Exercise goal :: Report how many lines of the entries below contain the word "return", and nothing more.

Material for this task Start Marker

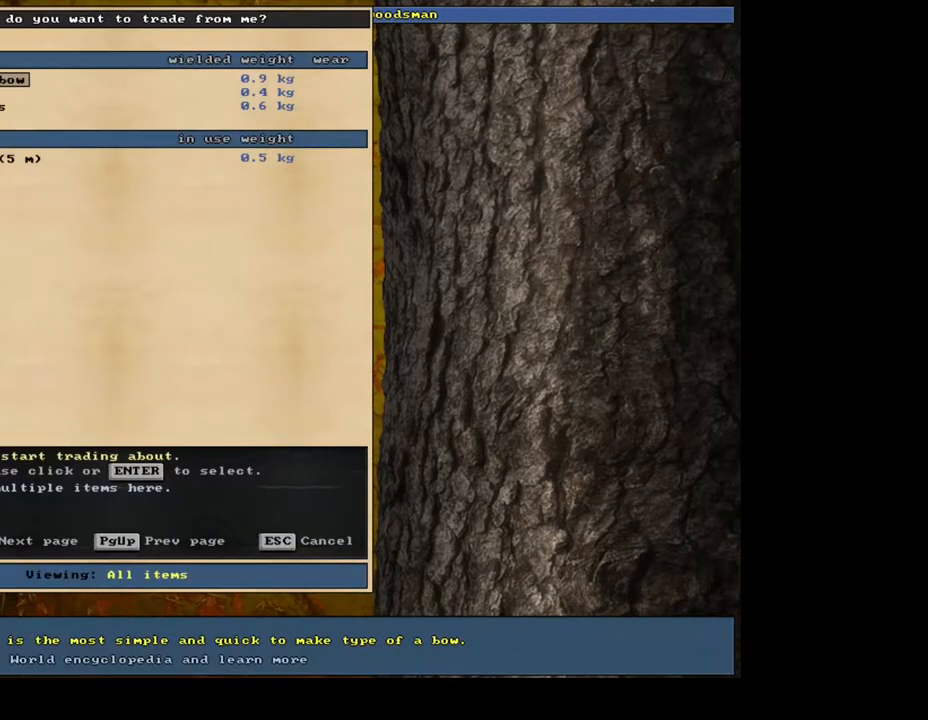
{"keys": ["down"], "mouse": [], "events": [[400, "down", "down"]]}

Material for this task End Marker
Material for this task Start Marker

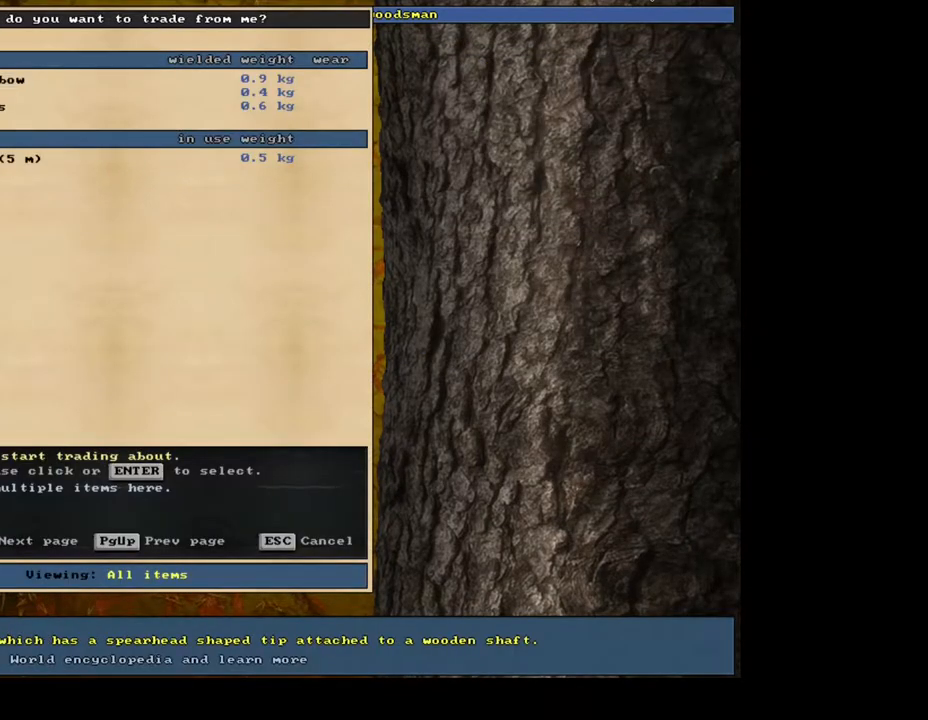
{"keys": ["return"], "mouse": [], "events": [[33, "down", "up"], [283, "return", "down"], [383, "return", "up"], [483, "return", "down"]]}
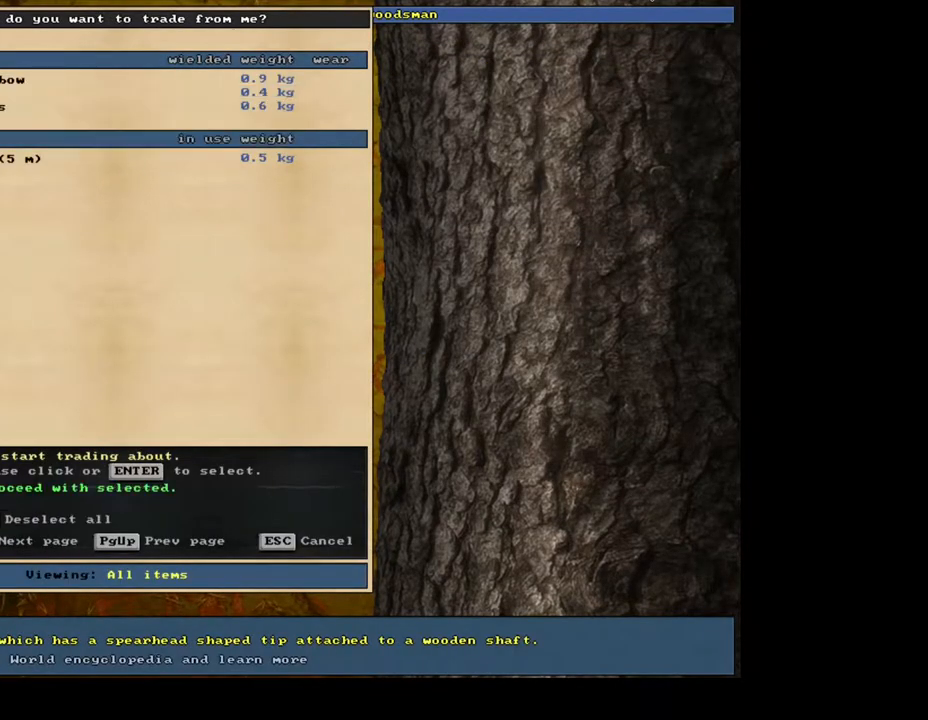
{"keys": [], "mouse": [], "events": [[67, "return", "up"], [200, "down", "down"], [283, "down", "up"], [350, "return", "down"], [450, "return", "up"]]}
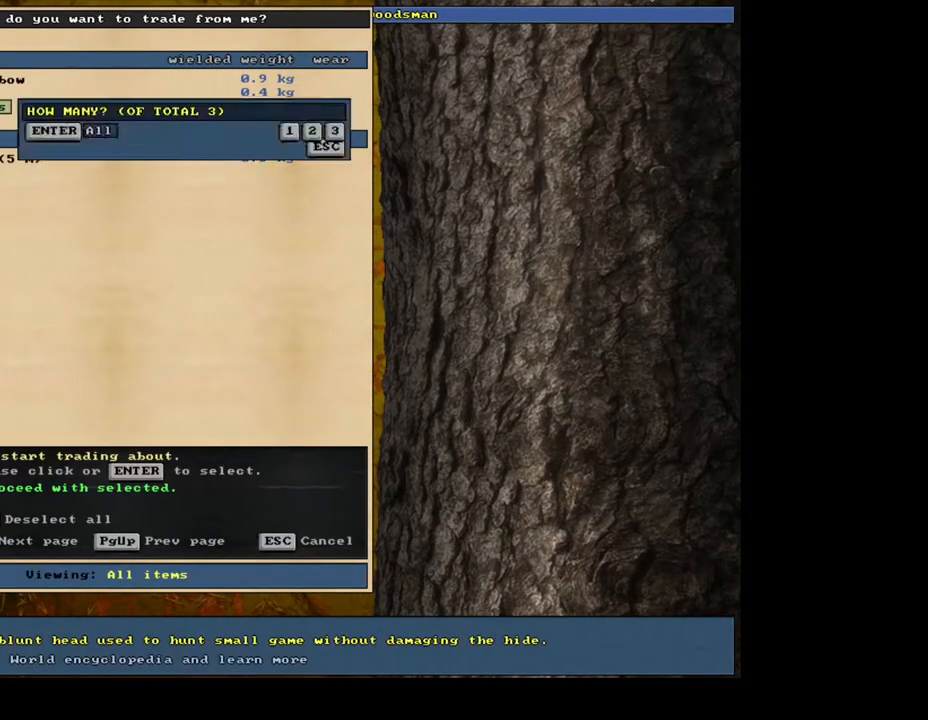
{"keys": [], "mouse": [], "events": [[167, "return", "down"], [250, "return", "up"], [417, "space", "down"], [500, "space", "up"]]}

Material for this task End Marker
Material for this task Start Marker

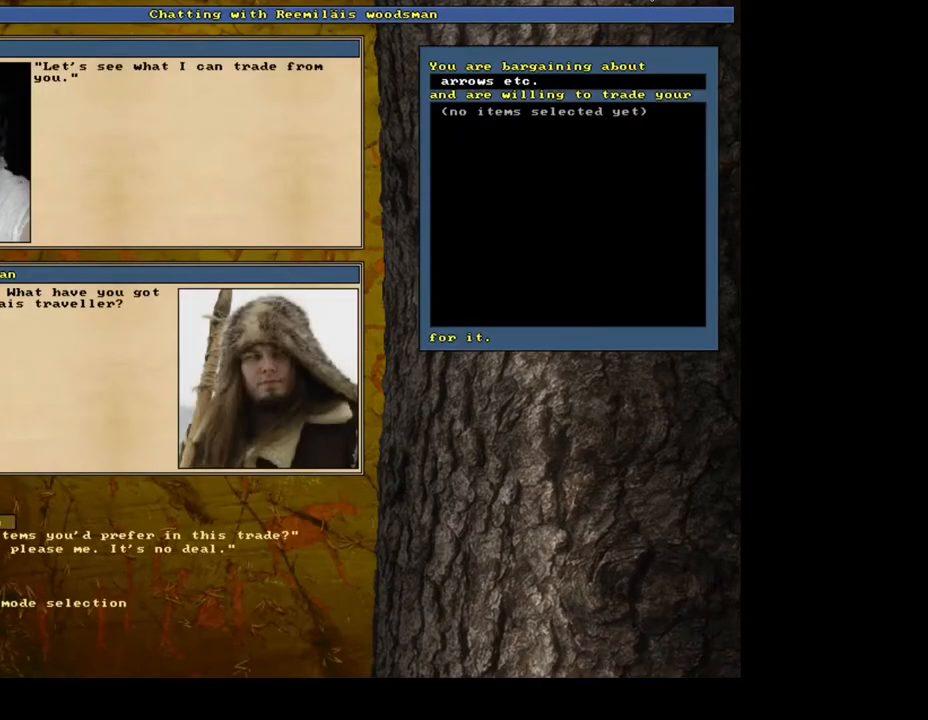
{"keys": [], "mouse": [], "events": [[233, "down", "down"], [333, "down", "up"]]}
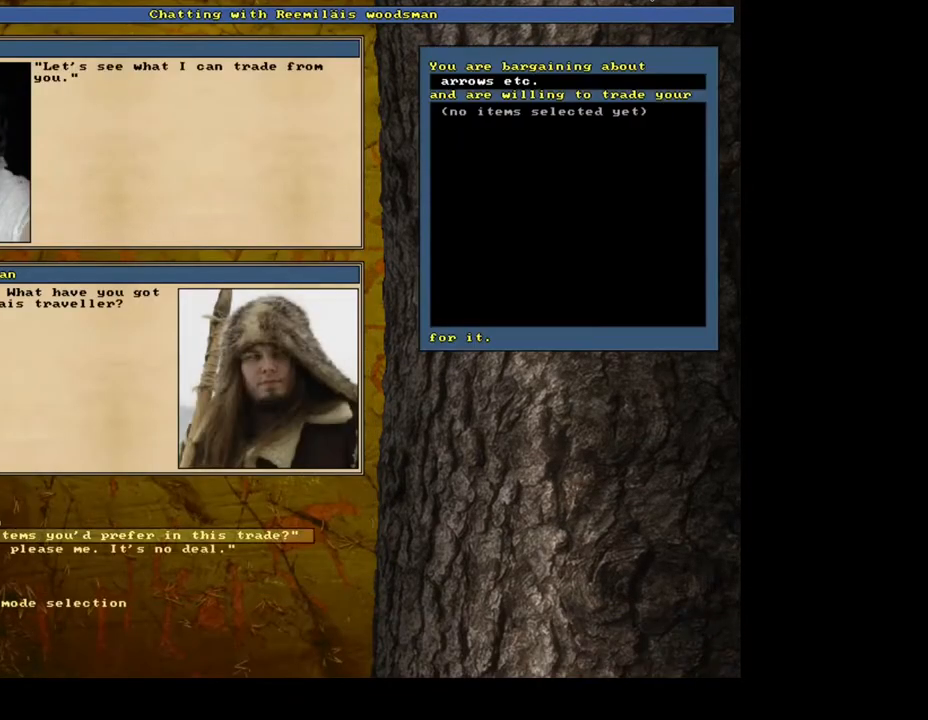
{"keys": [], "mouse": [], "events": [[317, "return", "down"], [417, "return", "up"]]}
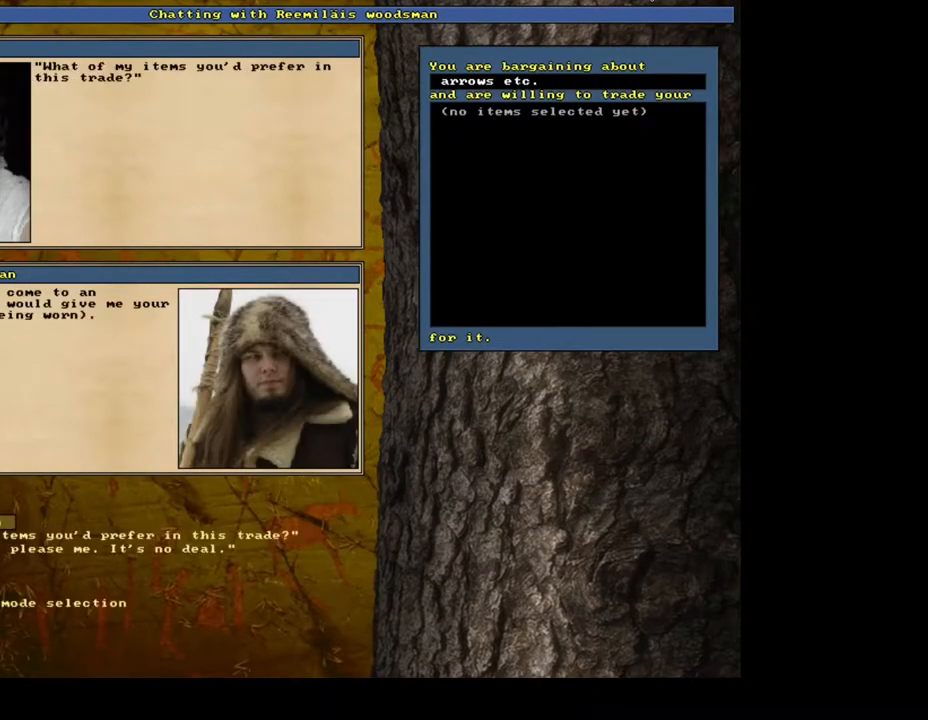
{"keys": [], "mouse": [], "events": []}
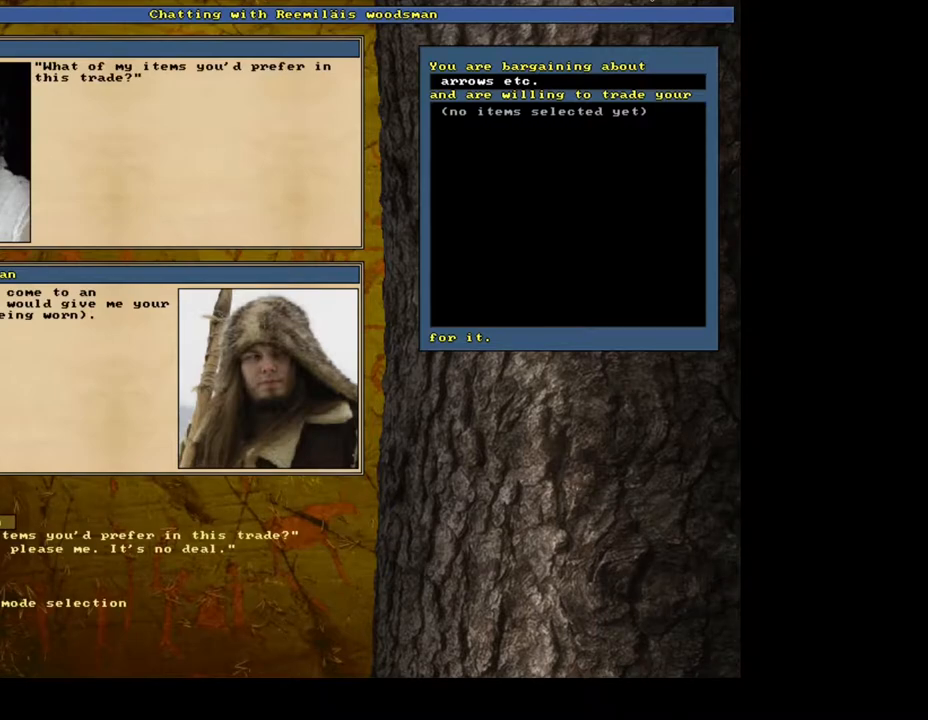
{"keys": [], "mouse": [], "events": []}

Material for this task End Marker

Written reply :: 4